→ **Actions to take**:
A. Answer these questions about the commentary on the Ascent Psalms, one per line:
(i) Which Psalms do this week's readings and remarks come from?
(ii) In what year are the walls of Solomon's Temple estimated to have been built?
(iii) What is currently sitting on the exact place where the Temple exists?
B. Name every mount mentioned by name in the commentary on the Ascent Psalms.
C. Write the next part of the commentary on the Ascent Psalms, picking up after its final sentence.

→ **Given text**:

★ ★ ★ ★

Continuing the “Ascent” Psalms – Remember that the Ascent Psalms were sang as the Jews ascended to Temple Mount – a Praise and worship time as they reflected on what Yahweh had done in the past. Praise for who God is and was – an act of worship in preparation for the Passover time and celebration.  Specifically, this weeks readings and remarks come from Psalms 125-129. It becomes evident that these Psalms [some anyhow] were written after the return from Babylonian captivity. When looking at Psalm 125, the trust in Zion and the surrounding mountains, were a protective, or security from approaching marauders. Knowing that Solomon’s Temple with its walls being built in 800 BC estimated; and to know that there are parts of the Herodian Temple in Jesus’ day that still stands adds to the statement that Mount Zion remains forever. If we consider that Jesus when He returns will descend on Mount Olivet [from which He ascended] is further credence that God still has plans for Temple Mount. I know that today the Dome of the Rock, the Muslim Masque is currently sitting on the exact place where the Temple exists; we cannot lose site that Jerusalem is still in the Plans of God.

★ ★ ★ ★

→ **Data section**:
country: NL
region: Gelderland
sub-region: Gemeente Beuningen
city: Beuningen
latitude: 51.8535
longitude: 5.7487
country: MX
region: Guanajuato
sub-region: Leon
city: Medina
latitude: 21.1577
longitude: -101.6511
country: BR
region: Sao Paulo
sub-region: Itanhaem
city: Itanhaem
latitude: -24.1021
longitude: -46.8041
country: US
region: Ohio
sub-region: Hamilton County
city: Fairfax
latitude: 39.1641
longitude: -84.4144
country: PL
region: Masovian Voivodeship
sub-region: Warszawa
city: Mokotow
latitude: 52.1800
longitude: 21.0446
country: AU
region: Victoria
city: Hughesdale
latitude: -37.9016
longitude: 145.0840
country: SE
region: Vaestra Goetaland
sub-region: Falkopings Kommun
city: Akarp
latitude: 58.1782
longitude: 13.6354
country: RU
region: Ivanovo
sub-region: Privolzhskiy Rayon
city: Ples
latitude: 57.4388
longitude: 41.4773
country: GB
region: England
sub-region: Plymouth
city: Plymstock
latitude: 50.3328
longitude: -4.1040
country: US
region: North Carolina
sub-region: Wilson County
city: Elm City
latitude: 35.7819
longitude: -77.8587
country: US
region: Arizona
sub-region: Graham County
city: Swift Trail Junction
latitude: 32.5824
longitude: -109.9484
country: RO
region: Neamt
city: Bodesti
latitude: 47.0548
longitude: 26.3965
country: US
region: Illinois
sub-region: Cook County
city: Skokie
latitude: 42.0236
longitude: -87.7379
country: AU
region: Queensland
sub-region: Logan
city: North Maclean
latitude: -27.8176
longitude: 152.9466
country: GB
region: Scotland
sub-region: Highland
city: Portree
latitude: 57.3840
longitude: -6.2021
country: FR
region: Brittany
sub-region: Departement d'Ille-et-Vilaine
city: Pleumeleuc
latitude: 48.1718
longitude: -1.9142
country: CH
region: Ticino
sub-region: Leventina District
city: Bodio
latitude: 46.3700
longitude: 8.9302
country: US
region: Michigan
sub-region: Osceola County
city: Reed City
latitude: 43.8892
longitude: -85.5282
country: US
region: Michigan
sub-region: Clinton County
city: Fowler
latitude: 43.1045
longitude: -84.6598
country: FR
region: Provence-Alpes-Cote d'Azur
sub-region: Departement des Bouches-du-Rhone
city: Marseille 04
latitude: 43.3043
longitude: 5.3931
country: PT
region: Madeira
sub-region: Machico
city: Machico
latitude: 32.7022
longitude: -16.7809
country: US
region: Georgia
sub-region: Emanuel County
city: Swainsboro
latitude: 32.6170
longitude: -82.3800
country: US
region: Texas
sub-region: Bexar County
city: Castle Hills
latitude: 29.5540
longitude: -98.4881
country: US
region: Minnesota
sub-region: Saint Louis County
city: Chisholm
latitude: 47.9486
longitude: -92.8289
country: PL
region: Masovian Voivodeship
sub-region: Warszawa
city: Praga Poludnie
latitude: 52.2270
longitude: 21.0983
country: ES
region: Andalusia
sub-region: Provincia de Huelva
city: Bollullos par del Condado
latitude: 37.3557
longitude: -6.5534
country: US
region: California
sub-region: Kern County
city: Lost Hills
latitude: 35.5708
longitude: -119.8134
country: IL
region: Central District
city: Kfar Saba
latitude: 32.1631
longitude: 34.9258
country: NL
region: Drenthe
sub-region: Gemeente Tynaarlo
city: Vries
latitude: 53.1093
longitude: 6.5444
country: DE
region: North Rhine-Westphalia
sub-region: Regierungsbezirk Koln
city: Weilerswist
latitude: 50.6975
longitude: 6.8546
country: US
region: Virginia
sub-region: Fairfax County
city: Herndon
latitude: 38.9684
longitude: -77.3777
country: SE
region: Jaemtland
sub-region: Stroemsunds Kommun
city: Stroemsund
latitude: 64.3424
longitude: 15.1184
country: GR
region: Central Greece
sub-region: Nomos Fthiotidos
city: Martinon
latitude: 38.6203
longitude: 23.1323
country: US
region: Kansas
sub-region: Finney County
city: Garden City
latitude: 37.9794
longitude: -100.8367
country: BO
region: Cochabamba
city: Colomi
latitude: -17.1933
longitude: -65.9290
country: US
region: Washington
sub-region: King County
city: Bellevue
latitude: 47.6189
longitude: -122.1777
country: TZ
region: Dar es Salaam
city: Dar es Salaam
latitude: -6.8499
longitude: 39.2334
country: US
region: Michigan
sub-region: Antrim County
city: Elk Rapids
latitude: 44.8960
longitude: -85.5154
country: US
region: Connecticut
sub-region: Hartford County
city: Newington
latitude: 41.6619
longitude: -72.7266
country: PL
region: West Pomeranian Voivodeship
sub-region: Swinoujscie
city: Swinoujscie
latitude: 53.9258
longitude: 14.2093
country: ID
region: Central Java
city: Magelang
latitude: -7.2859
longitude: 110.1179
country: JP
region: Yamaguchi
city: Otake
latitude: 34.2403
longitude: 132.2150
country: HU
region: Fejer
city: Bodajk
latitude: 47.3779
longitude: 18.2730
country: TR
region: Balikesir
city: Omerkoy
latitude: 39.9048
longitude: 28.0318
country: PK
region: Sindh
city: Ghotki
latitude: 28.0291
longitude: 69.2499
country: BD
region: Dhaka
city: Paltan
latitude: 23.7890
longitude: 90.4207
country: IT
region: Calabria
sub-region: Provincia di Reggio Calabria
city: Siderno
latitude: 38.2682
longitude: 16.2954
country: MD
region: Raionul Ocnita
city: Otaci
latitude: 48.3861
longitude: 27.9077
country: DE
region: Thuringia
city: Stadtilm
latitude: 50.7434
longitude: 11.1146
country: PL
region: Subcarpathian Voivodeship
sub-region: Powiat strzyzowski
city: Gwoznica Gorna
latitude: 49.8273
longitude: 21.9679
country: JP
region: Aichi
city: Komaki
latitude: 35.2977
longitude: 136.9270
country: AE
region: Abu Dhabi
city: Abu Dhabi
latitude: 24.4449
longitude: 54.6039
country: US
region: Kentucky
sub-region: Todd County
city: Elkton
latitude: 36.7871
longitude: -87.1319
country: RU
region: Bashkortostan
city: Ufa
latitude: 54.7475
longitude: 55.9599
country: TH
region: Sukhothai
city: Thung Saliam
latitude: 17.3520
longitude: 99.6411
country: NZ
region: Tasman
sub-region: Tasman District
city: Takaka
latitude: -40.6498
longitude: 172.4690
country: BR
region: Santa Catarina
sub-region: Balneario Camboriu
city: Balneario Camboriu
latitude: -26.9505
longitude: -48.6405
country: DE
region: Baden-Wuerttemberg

★ ★ ★ ★

→ **Responses for each task**:
A.
(i) Psalms 125-129
(ii) 800 BC
(iii) The Dome of the Rock

B. Temple Mount, Mount Zion, Mount Olivet

C.
At least twice we find the phrase “Peace Be Upon Israel” – I have received many emails and articles that encourage people to pray for the peace of Israel – no peace for Israel until they are restored to Jehovah. If we look at the total peace time in Israel’s history it is a mere 40 some years, and that was during King David’s reign. Israel has always been a land that everyone wants for one reason or another. Some it is the natural “King’s Highway” for travel and trade. For others it is the Promised Land, the Muslims/Arabs seek possession from Ishmael’s line. Yet we find that Esau’s line [Edom -Idumean] seeks first born rights over Jacob/Israel. How can a small place the size of America’s state of New Jersey cause such turmoil and fighting? Don’t forget, God promised Abraham the Promise Land as an eternal possession.

Further in our reading we find the well known and often quoted Psalm 127 – specifically verse 1; unless the Lord builds the house, the labor is in vain; unless the LORD keeps guard over the city, the watchman keeps awake in vain. Really, unless God is sovereign over what happens in Jerusalem and our lives, we work in vain. John 15:5 tells us without Jesus we can do nothing; yet Phil 4:13 tells us that we can do all things through Christ who strengthens us. We live life in the Power of Jesus’ name.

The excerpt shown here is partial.